Laboratory procedures

The buccal surfaces of the premolars were cleaned with a non fluoridated prophylaxis paste and rubber prophylactic cups for 10 seconds, rinsed and dried for both groups.

Group I (NaOCl + acid etching): Each tooth, enamel was deproteinized with 5.25% NaOCl for 1 minute using a micro brush, followed by rinsing, drying, and acid etching with 37% phosphoric acid for 30 seconds. Subsequently, the acid was rinsed off and the enamel dried, RMGI was mixed according to the manufacturer instructions and placed on the bracket mesh covering the entire base of the bracket without bubbles or voids applied to the tooth using force sufficient to produce a flash of excess adhesive around the bracket to ensure a uniform thickness of the adhesive. The excess adhesive was removed with a sharp scalar, and the bracket light cured for ten seconds on each side. A Bluedent smart LED curing light (Plovdiv, bulgaria) was used in all bonding procedures during 40 seconds (10 seconds for each mesial, distal, occlusal, and gingival margins) at emitted wave length of 430-490 nm, as maintaining a distance of 1 mm from the bracket base.

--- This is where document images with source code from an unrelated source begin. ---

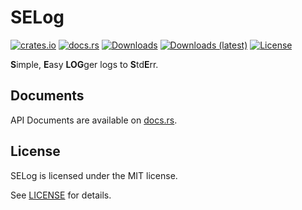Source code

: # SELog
[![crates.io](https://img.shields.io/crates/v/selog)](https://crates.io/crates/selog)
[![docs.rs](https://docs.rs/selog/badge.svg)](https://docs.rs/selog)
[![Downloads](https://img.shields.io/crates/d/selog)](https://crates.io/crates/selog)
[![Downloads (latest)](https://img.shields.io/crates/dv/selog)](https://crates.io/crates/selog)
[![License](https://img.shields.io/crates/l/selog)](https://github.com/watcol/selog/blob/main/LICENSE)

**S**imple, **E**asy **LOG**ger logs to **S**td**E**rr.

## Documents
API Documents are available on [docs.rs](https://docs.rs/selog).

## License
SELog is licensed under the MIT license.

See [LICENSE](https://github.com/watcol/selog/blob/main/LICENSE) for details.
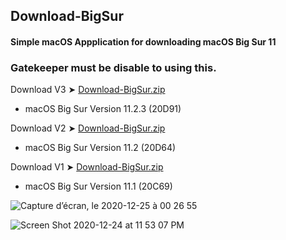 ## Download-BigSur
#### Simple macOS Appplication for downloading macOS Big Sur 11
### Gatekeeper must be disable to using this.

Download V3 ➤ [Download-BigSur.zip](https://github.com/chris1111/Download-BigSur/releases/tag/V3)
- macOS Big Sur Version 11.2.3 (20D91)

Download V2 ➤ [Download-BigSur.zip](https://github.com/chris1111/Download-BigSur/releases/tag/V2)
- macOS Big Sur Version 11.2 (20D64)

Download V1 ➤ [Download-BigSur.zip](https://github.com/chris1111/Download-BigSur/releases/tag/V1)
- macOS Big Sur Version 11.1 (20C69)

![Capture d’écran, le 2020-12-25 à 00 26 55](https://user-images.githubusercontent.com/6248794/103120959-f6abab00-4647-11eb-925e-5e1cd53e8f3a.png)


![Screen Shot 2020-12-24 at 11 53 07 PM](https://user-images.githubusercontent.com/6248794/103120165-9a935780-4644-11eb-9f3a-51ad4550de29.png)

Group II (Acid ´┐Ż Etched group): Same procedures for group 1 were followed except no NaOCl was applied before etching as a control group.

Evaluations

Shear bond strength (SBS): After bracket bonding, the teeth were stored in distilled water for 24 hours at room temperature until they were submitted to the shear test. A Universal Test Machine (Instrone model no.8874, England) was used for bracket debonding, the force applied using a flat-end steel rod at the bracket-tooth interface, measured at a crosshead speed of 1.0 mm / min with the tooth aligned so that the applied force perpendicular to the bracket (Figure 1). Each test was recorded in mega Pascal (MPa) by a computer contact to the machine and the samples were restored in distilled water.